- [Work to complete]: Repeat the full listing, word for word.

- [Material for this task]:
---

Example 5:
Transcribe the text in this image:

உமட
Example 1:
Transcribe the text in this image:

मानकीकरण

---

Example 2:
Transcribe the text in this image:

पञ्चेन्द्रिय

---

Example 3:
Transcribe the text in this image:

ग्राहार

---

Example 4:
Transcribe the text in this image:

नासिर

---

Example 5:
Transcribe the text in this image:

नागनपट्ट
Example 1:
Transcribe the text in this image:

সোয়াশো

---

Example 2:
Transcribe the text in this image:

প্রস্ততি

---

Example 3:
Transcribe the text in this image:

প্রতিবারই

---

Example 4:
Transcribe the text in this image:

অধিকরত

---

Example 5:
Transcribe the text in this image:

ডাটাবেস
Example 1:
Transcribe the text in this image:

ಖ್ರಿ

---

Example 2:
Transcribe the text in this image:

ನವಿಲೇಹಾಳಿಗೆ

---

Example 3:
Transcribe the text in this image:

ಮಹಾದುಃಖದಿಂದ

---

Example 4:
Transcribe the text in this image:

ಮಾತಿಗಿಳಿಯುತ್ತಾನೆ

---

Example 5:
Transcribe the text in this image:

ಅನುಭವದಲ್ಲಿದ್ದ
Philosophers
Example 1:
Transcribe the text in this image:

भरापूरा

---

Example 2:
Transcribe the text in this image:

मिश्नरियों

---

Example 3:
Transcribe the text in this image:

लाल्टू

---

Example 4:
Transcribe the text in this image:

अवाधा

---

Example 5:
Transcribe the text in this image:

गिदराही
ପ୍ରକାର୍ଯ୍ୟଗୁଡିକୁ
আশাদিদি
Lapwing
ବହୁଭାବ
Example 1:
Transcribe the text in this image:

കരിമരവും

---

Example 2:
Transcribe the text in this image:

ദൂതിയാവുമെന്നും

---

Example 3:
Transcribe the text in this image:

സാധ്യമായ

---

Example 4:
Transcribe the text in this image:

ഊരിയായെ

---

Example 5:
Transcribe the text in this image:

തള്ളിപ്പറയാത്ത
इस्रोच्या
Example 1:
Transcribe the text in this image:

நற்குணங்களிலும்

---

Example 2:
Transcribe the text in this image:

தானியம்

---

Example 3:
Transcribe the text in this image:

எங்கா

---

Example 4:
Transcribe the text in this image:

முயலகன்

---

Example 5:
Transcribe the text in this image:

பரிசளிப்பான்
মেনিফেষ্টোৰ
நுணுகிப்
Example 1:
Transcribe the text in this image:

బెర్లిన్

- [Reply to the task]:
---

Example 5:
Transcribe the text in this image:

உமட
Example 1:
Transcribe the text in this image:

मानकीकरण

---

Example 2:
Transcribe the text in this image:

पञ्चेन्द्रिय

---

Example 3:
Transcribe the text in this image:

ग्राहार

---

Example 4:
Transcribe the text in this image:

नासिर

---

Example 5:
Transcribe the text in this image:

नागनपट्ट
Example 1:
Transcribe the text in this image:

সোয়াশো

---

Example 2:
Transcribe the text in this image:

প্রস্ততি

---

Example 3:
Transcribe the text in this image:

প্রতিবারই

---

Example 4:
Transcribe the text in this image:

অধিকরত

---

Example 5:
Transcribe the text in this image:

ডাটাবেস
Example 1:
Transcribe the text in this image:

ಖ್ರಿ

---

Example 2:
Transcribe the text in this image:

ನವಿಲೇಹಾಳಿಗೆ

---

Example 3:
Transcribe the text in this image:

ಮಹಾದುಃಖದಿಂದ

---

Example 4:
Transcribe the text in this image:

ಮಾತಿಗಿಳಿಯುತ್ತಾನೆ

---

Example 5:
Transcribe the text in this image:

ಅನುಭವದಲ್ಲಿದ್ದ
Philosophers
Example 1:
Transcribe the text in this image:

भरापूरा

---

Example 2:
Transcribe the text in this image:

मिश्नरियों

---

Example 3:
Transcribe the text in this image:

लाल्टू

---

Example 4:
Transcribe the text in this image:

अवाधा

---

Example 5:
Transcribe the text in this image:

गिदराही
ପ୍ରକାର୍ଯ୍ୟଗୁଡିକୁ
আশাদিদি
Lapwing
ବହୁଭାବ
Example 1:
Transcribe the text in this image:

കരിമരവും

---

Example 2:
Transcribe the text in this image:

ദൂതിയാവുമെന്നും

---

Example 3:
Transcribe the text in this image:

സാധ്യമായ

---

Example 4:
Transcribe the text in this image:

ഊരിയായെ

---

Example 5:
Transcribe the text in this image:

തള്ളിപ്പറയാത്ത
इस्रोच्या
Example 1:
Transcribe the text in this image:

நற்குணங்களிலும்

---

Example 2:
Transcribe the text in this image:

தானியம்

---

Example 3:
Transcribe the text in this image:

எங்கா

---

Example 4:
Transcribe the text in this image:

முயலகன்

---

Example 5:
Transcribe the text in this image:

பரிசளிப்பான்
মেনিফেষ্টোৰ
நுணுகிப்
Example 1:
Transcribe the text in this image:

బెర్లిన్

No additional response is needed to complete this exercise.